Она смотрела на него долгое, невероятно долгое мгновение, и лохматые комья невесомого снега кружили и падали под ноги. Она смотрела — привстала на цыпочки — снег под ее сапогами протяжно скрипнул. Ее рука решительно ухватила край капюшона, рывком дернула вниз, вынуждая подчиниться. Поцелуй вышел неловким: они столкнулись носами, едва не стукнулись зубами, и Гаскон торопливо придержал съехавшую на затылок тирольку. Но даже так, даже при всем этом, Мэва целовалась, как воевала — очертя голову, и среди промерзших горных вершин Махакама Гаскона обдало жаром.
Если Мэва хотела разбить в пух и прах, то она определенно могла это сделать. Любым способом.
— Ух ты! — совершенно искренне выдохнул Гаскон.
Он не дал ей опомниться и отступить — да он и сам опомниться не успел. Коснулся скулы — самыми кончиками пальцев, запустил ладонь под тяжелую, растрепавшуюся за вечер косу, наклонился, свешиваясь с телеги. Выдохнул, будто впрямь собирался с духом, и накрыл ее губы в каком-то отчаянном порыве.
Гаскон возвращал поцелуй головокружительно медленно, почти трепетно, без такого свойственного себе напора, без ставшей уже привычной наглости. Эта нежданная нежность пронзала не хуже колкого взгляда, но ранила совсем иначе: глубже, больнее, оставляя след. Он и сам, сминая ее распахнутые губы — маковые, дурманящие, — казался себе безрассудно открытым, распахнутым настежь, да так, что открой королева глаза — увидела бы за маской шута другое лицо, настоящее, уязвимое.

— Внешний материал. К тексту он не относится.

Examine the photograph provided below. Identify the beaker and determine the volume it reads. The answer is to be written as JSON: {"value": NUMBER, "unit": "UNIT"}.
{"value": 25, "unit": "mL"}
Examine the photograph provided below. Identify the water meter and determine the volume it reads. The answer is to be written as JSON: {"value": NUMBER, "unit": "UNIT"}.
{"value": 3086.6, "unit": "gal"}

Мэва стиснула плотную ткань худа. Гаскон целовал ее с пылом, и его запутавшиеся в льняных силках ее волос пальцы вздрагивали, перебирая выпавшие из косы пряди. Забывшись, гладил точеную лебединую шею, прихватывал полную нижнюю губу, уткнувшись холодным носом в ее щеку, и высокий борт телеги врезался в грудь больно, но так незначительно.

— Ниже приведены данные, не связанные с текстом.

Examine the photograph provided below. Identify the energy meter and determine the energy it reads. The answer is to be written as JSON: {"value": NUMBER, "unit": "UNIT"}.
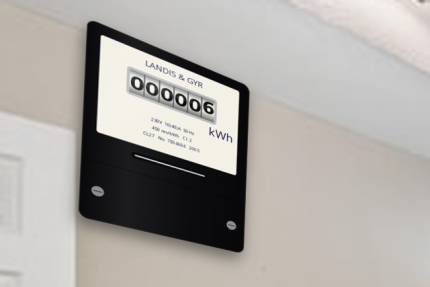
{"value": 6, "unit": "kWh"}
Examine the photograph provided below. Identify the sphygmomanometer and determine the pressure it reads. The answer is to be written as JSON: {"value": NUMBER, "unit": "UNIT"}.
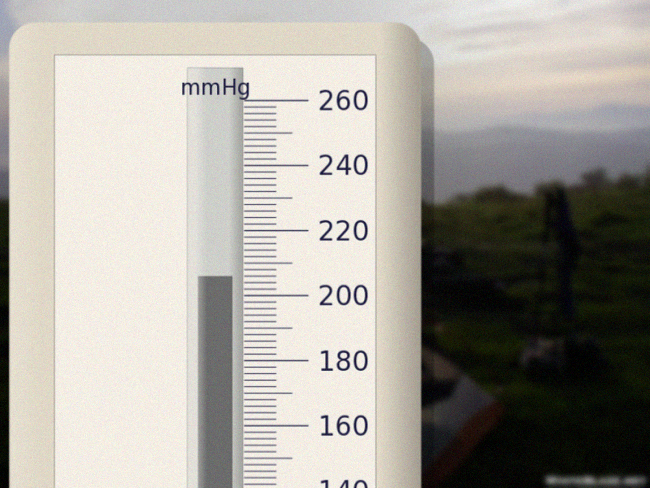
{"value": 206, "unit": "mmHg"}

Когда Мэва разжала ладонь и выпустила худ, Гаскону подумалось, что он куда пьянее всей ее армии, основательно надравшейся в краснолюдской корчме. После ее жарких губ свежий воздух Махакама вливался в грудь холодом.

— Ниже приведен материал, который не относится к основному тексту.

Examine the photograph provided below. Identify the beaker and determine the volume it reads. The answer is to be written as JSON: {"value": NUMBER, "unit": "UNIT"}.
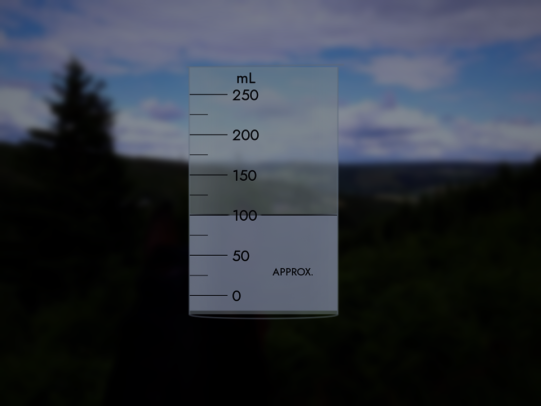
{"value": 100, "unit": "mL"}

Мэва ждала, что Гаскон по обыкновению нацепит на лицо едкую ухмылочку, но вместо этого увидела мимолетную тень сожаления. Гаскон поправил тирольку, спрятав глаза в тени.
— Уговор был об одном поцелуе, — хрипло сказала Мэва, едва улеглось сбившееся дыхание.
— Считай, что второй я украл, — с улыбкой бросил Гаскон. — Ты сама сказала, что я бандит и вор. А бандиты и воры всегда берут несколько больше, чем им предлагают.
Мэва изогнула бровь, вглядываясь в лицо Гаскона, и рассмеялась.
— Я учту. На будущее.
Невдалеке заскрипел под десятком чужих сапогов снег. Шаги были неровные, пьяные; ветер, озорно дергающий полотно тентеллетов, донес голоса возвращающихся солдат. Мэва запрокинула голову и посмотрела куда-то вверх: за белой вуалью не видно ни черного неба, ни звезд. Ночь казалась светлой, и дышалось свободно, и говорить не хотелось больше — не портить эфемерного ощущения легкости лишними словами.
Гаскон откинулся на нагруженные на телегу мешки, приложил к губам свирель — незатейливая мелодия смешалась с живой, звонкой песней гуляющего между палаток ветра.